Metcalf 1994.

Methods	Randomised, double‐blind, cross‐over trial
Participants	Sample size: 92 infants enrolled; 9 infants excluded: 8 for failure to keep follow‐up visits and 1 for infection. Total of 83 infants were included in the analysis Setting: 3 general paediatric practices in distinct geographic regions Sex: boys (49.4%) Mean age: not reported (SD not reported); range 2 to 8 weeks Mean weight: not reported Mean duration of colic: not reported; 24% had severe colic at baseline Mean crying: not reported Feeding: breast fed (26.5%) Birth order: not reported Inclusion criteria: Infants with crying sufficient to meet Wessel's criteria Aged 2 to 8 weeks, appropriate gestational age Weight gain ≥ 5 ounces per week Normal history and physical exam Exclusion criteria: Infants with congenital or acquired abnormalities that might predispose them to irritability Infants with prior or currently diagnosed illness or a history of treatment for hyperbilirubinaemia
Interventions	Intervention (83 infants): simethicone; 0.3 cc of simethicone solution before each meal Control (83 infants): placebo Administration: Trial consisted of 2 study periods, each of approximately 1 week (minimum 3 days; maximum 10 days). Infants first received simethicone or placebo according to a schedule determined by random number tables, followed by the alternate substance for the second study period. Carers were given a bottle of coded medication and were instructed to give 0.3 mL with each feeding. Duration of study: 2 weeks Washout period: 1 day
Outcomes	Treatment efficacy was measured by interviews, 3‐ to 4‐hour behavioural observations and 24‐hour records in which parents described infants’ crying, fussing, eating and stools. Parents were asked to record in the daily diary each administration of medication and to provide written comments on events deemed noteworthy, including any modifications in dietary habits or feeding schedule. At the end of each day, parents were to rate their child’s colic compared with when they had first sought treatment for the infant. They used a 5‐point scale to identify the child’s symptoms as follows: '+ 2', definitely better or symptom‐free; '+ 1', possibly better; '0', the same; '‐ 1', possibly worse; '‐ 2', definitely worse. After the first study period, carers returned the diary and any unused medication to the physician’s office, or they gave these items to a nurse study co‐ordinator during a home visit. Responders to simethicone or to placebo were infants judged by the carer to have had a positive response (+ 1, + 2) only to simethicone or only to placebo.

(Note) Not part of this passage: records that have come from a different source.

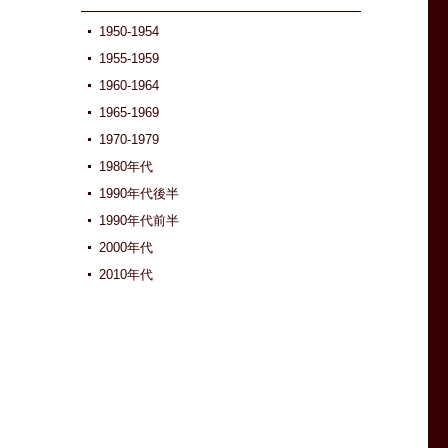
1950-1954
1955-1959
1960-1964
1965-1969
1970-1979
1980年代
1990年代後半
1990年代前半
2000年代
2010年代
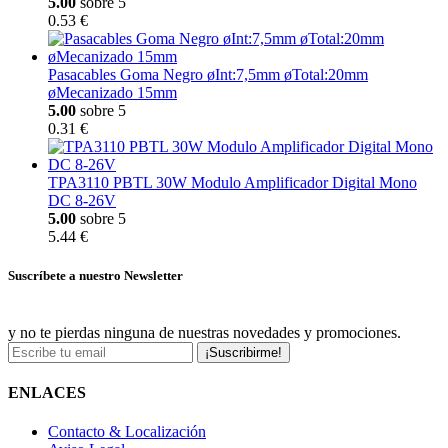
5.00
sobre 5
0.53 €
Pasacables Goma Negro øInt:7,5mm øTotal:20mm
øMecanizado 15mm
5.00
sobre 5
0.31 €
TPA3110 PBTL 30W Modulo Amplificador Digital Mono
DC 8-26V
5.00
sobre 5
5.44 €
Suscríbete a nuestro Newsletter
y no te pierdas ninguna de nuestras novedades y promociones.
¡Suscribirme!
ENLACES
Contacto & Localización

Notes	Country: United States Funding source: This study was supported by a grant from Smart Pharmaceuticals.
Risk of bias
Bias	Authors' judgement	Support for judgement
Random sequence generation (selection bias)	Low risk	Quote: "Infants first received either simethicone or placebo, based on a schedule determined by random number tables, followed by the alternate substance for the second study period".
Allocation concealment (selection bias)	Unclear risk	Comment: Method of concealment was not described.
Blinding of participants and personnel (performance bias) All outcomes	Unclear risk	Quote: "Caregivers were given a bottle of coded medication".
Blinding of outcome assessment (detection bias) All outcomes	Unclear risk	Quote: "Caregivers were given a bottle of coded medication".
Incomplete outcome data (attrition bias) All outcomes	Unclear risk	Comment: Information was insufficient to permit a judgment; researchers reported only withdrawals ‐ 8 infants were excluded for failure to keep follow‐up visits, and 1 child developed upper air respiratory infection and was excluded.
Selective reporting (reporting bias)	High risk	Comment: Study authors did not report results by study period.
Other bias	Low risk	Comment: One‐day washout was planned.